I understand that what you hoping to do is to get the portals to tell you what would make your game more attractive to them and of course for it to sell better.

But I don't think they could give you any better feedback that what you can get elsewhere beyond the obvious stuff (don't make the download too big, have a clean easy-to-use UI, don't require reading the manual first, don't require a Geforce 6800 BFG, etc)

For game design feedback, especially of an unfinished game, cultivate a few like-minded (and trustworthy) friends / developers. For game testing use the same until it nears completion when you might need a larger number of people banging on it.
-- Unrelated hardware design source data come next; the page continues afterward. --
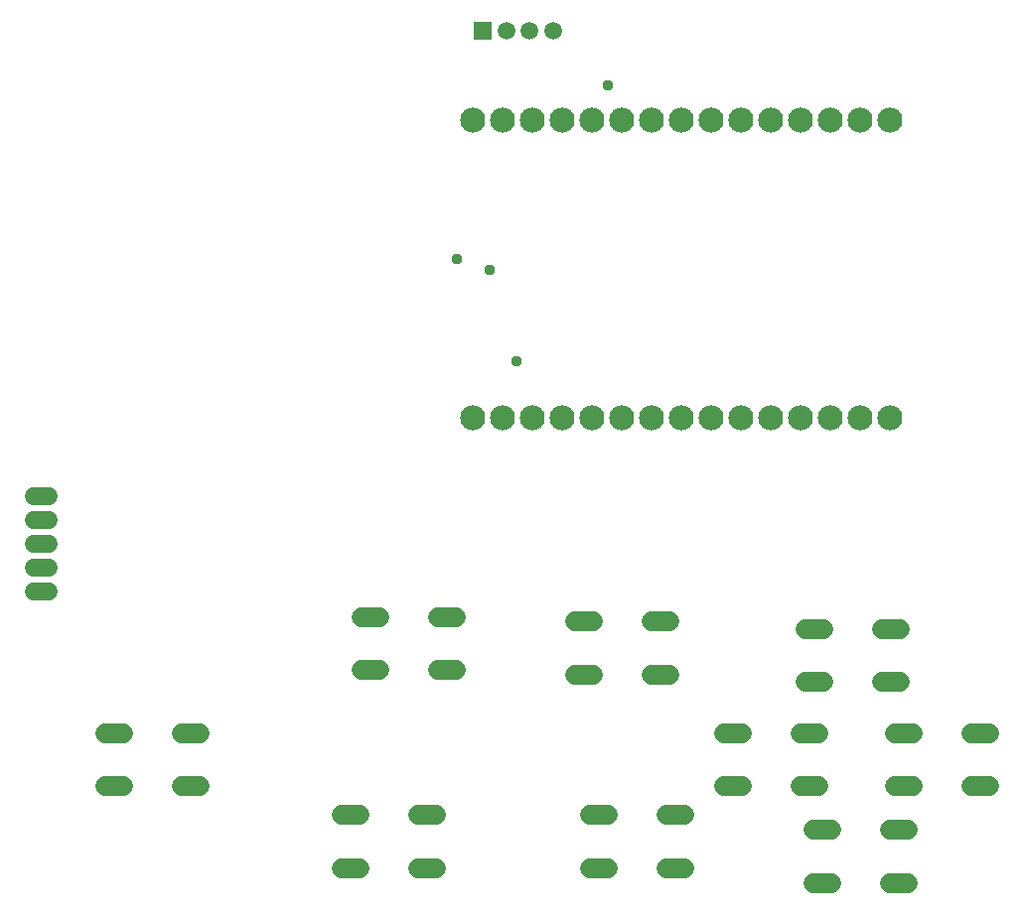
<source format=gbr>
G04 EAGLE Gerber RS-274X export*
G75*
%MOMM*%
%FSLAX34Y34*%
%LPD*%
%INSoldermask Top*%
%IPPOS*%
%AMOC8*
5,1,8,0,0,1.08239X$1,22.5*%
G01*
G04 Define Apertures*
%ADD10C,2.133600*%
%ADD11R,1.511200X1.511200*%
%ADD12C,1.511200*%
%ADD13C,1.727200*%
%ADD14C,1.524000*%
%ADD15C,0.959600*%
D10*
X787400Y488950D03*
X762000Y488950D03*
X736600Y488950D03*
X711200Y488950D03*
X685800Y488950D03*
X660400Y488950D03*
X635000Y488950D03*
X609600Y488950D03*
X584200Y488950D03*
X558800Y488950D03*
X533400Y488950D03*
X508000Y488950D03*
X482600Y488950D03*
X457200Y488950D03*
X431800Y488950D03*
X787400Y742950D03*
X762000Y742950D03*
X736600Y742950D03*
X711200Y742950D03*
X685800Y742950D03*
X660400Y742950D03*
X635000Y742950D03*
X609600Y742950D03*
X584200Y742950D03*
X558800Y742950D03*
X533400Y742950D03*
X508000Y742950D03*
X482600Y742950D03*
X457200Y742950D03*
X431800Y742950D03*
D11*
X439900Y819150D03*
D12*
X459900Y819150D03*
X479900Y819150D03*
X499900Y819150D03*
D13*
X133858Y219456D02*
X118618Y219456D01*
X183642Y219456D02*
X198882Y219456D01*
X133858Y174244D02*
X118618Y174244D01*
X183642Y174244D02*
X198882Y174244D01*
X336888Y318686D02*
X352128Y318686D01*
X401912Y318686D02*
X417152Y318686D01*
X352128Y273474D02*
X336888Y273474D01*
X401912Y273474D02*
X417152Y273474D01*
X518668Y314706D02*
X533908Y314706D01*
X583692Y314706D02*
X598932Y314706D01*
X533908Y269494D02*
X518668Y269494D01*
X583692Y269494D02*
X598932Y269494D01*
X335280Y149606D02*
X320040Y149606D01*
X385064Y149606D02*
X400304Y149606D01*
X335280Y104394D02*
X320040Y104394D01*
X385064Y104394D02*
X400304Y104394D01*
X531368Y149606D02*
X546608Y149606D01*
X596392Y149606D02*
X611632Y149606D01*
X546608Y104394D02*
X531368Y104394D01*
X596392Y104394D02*
X611632Y104394D01*
X715518Y308356D02*
X730758Y308356D01*
X780542Y308356D02*
X795782Y308356D01*
X730758Y263144D02*
X715518Y263144D01*
X780542Y263144D02*
X795782Y263144D01*
X660908Y219456D02*
X645668Y219456D01*
X710692Y219456D02*
X725932Y219456D01*
X660908Y174244D02*
X645668Y174244D01*
X710692Y174244D02*
X725932Y174244D01*
X791718Y219456D02*
X806958Y219456D01*
X856742Y219456D02*
X871982Y219456D01*
X806958Y174244D02*
X791718Y174244D01*
X856742Y174244D02*
X871982Y174244D01*
X737108Y136906D02*
X721868Y136906D01*
X786892Y136906D02*
X802132Y136906D01*
X737108Y91694D02*
X721868Y91694D01*
X786892Y91694D02*
X802132Y91694D01*
D14*
X70104Y340360D02*
X56896Y340360D01*
X56896Y360680D02*
X70104Y360680D01*
X70104Y381000D02*
X56896Y381000D01*
X56896Y401320D02*
X70104Y401320D01*
X70104Y421640D02*
X56896Y421640D01*
D15*
X546354Y772668D03*
X468630Y537210D03*
X445770Y614934D03*
X418338Y624078D03*
M02*

</source>
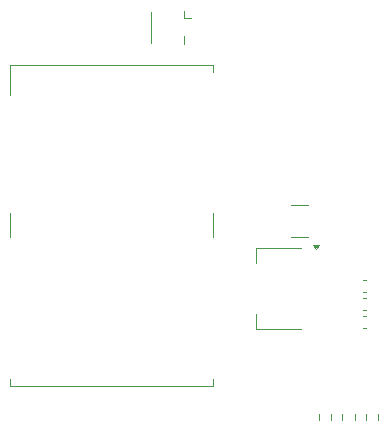
<source format=gbr>
%TF.GenerationSoftware,KiCad,Pcbnew,9.0.3*%
%TF.CreationDate,2025-07-30T22:19:27+08:00*%
%TF.ProjectId,airspeed_BIO,61697273-7065-4656-945f-42494f2e6b69,rev?*%
%TF.SameCoordinates,Original*%
%TF.FileFunction,Legend,Bot*%
%TF.FilePolarity,Positive*%
%FSLAX46Y46*%
G04 Gerber Fmt 4.6, Leading zero omitted, Abs format (unit mm)*
G04 Created by KiCad (PCBNEW 9.0.3) date 2025-07-30 22:19:27*
%MOMM*%
%LPD*%
G01*
G04 APERTURE LIST*
%ADD10C,0.120000*%
G04 APERTURE END LIST*
D10*
%TO.C,R19*%
X127277500Y-97237258D02*
X127277500Y-96762742D01*
X128322500Y-97237258D02*
X128322500Y-96762742D01*
%TO.C,R17*%
X125277500Y-97237258D02*
X125277500Y-96762742D01*
X126322500Y-97237258D02*
X126322500Y-96762742D01*
%TO.C,C9*%
X129034420Y-88390000D02*
X129315580Y-88390000D01*
X129034420Y-89410000D02*
X129315580Y-89410000D01*
%TO.C,C13*%
X122913748Y-79040000D02*
X124336252Y-79040000D01*
X122913748Y-81760000D02*
X124336252Y-81760000D01*
%TO.C,U7*%
X99140000Y-67150000D02*
X99140000Y-69750000D01*
X99140000Y-67150000D02*
X116340000Y-67150000D01*
X99140000Y-79750000D02*
X99140000Y-81750000D01*
X99140000Y-93750000D02*
X99140000Y-94350000D01*
X99140000Y-94350000D02*
X116340000Y-94350000D01*
X116340000Y-67150000D02*
X116340000Y-67750000D01*
X116340000Y-79750000D02*
X116340000Y-81750000D01*
X116340000Y-94350000D02*
X116340000Y-93750000D01*
%TO.C,U2*%
X119990000Y-82690000D02*
X119990000Y-83950000D01*
X119990000Y-89510000D02*
X119990000Y-88250000D01*
X123750000Y-82690000D02*
X119990000Y-82690000D01*
X123750000Y-89510000D02*
X119990000Y-89510000D01*
X125030000Y-82790000D02*
X124790000Y-82460000D01*
X125270000Y-82460000D01*
X125030000Y-82790000D01*
G36*
X125030000Y-82790000D02*
G01*
X124790000Y-82460000D01*
X125270000Y-82460000D01*
X125030000Y-82790000D01*
G37*
%TO.C,C8*%
X129034420Y-85380000D02*
X129315580Y-85380000D01*
X129034420Y-86400000D02*
X129315580Y-86400000D01*
%TO.C,R18*%
X129277500Y-97237258D02*
X129277500Y-96762742D01*
X130322500Y-97237258D02*
X130322500Y-96762742D01*
%TO.C,J4*%
X111115000Y-62650000D02*
X111115000Y-65350000D01*
X113835000Y-62600000D02*
X113835000Y-63240000D01*
X113835000Y-63240000D02*
X114465000Y-63240000D01*
X113835000Y-65400000D02*
X113835000Y-64760000D01*
%TO.C,C7*%
X129034420Y-86890000D02*
X129315580Y-86890000D01*
X129034420Y-87910000D02*
X129315580Y-87910000D01*
%TD*%
M02*

</source>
And remember this: in all cases, 90+% of the feedback you get will be junk. That's the percentage used by teams making AAA games for the feedback they get from their internal test teams. Don't think it gets any better on our level.

Finally, don't be afraid of making a game for the portals without having them tell you exactly what to do. Part of your job is to show them a game that they haven't seen before; A game with polish and play that is up to their standards. If you’re not sure what level that is, do some industry intelligence --- download the games they currently have, play them and pick them over with a critical eye. You should think to yourself that you could do [much] better (I know I think that). And if you don’t think can do it, maybe you shouldn’t.

Coyote
05-06-2005, 11:06 PM
Well, the original contention (at least how I read it) was about showing it to portals & affiliate sites early. If you are close friends with someone there - then sure, go for it. But it would be more in the capacity of a friendly eye that knows a bit about games than as a portal.